BEGIN Material provided

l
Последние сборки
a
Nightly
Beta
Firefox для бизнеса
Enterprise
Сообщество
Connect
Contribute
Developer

END Material provided
BEGIN Material provided

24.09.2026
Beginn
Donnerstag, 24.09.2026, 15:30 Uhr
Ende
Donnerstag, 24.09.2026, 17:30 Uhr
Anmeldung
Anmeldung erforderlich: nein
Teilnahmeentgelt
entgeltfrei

END Material provided

# Problem:
Among the entries, copy every line containing the word "Anmeldung".

# Reply to the exercise:
Anmeldung
Anmeldung erforderlich: nein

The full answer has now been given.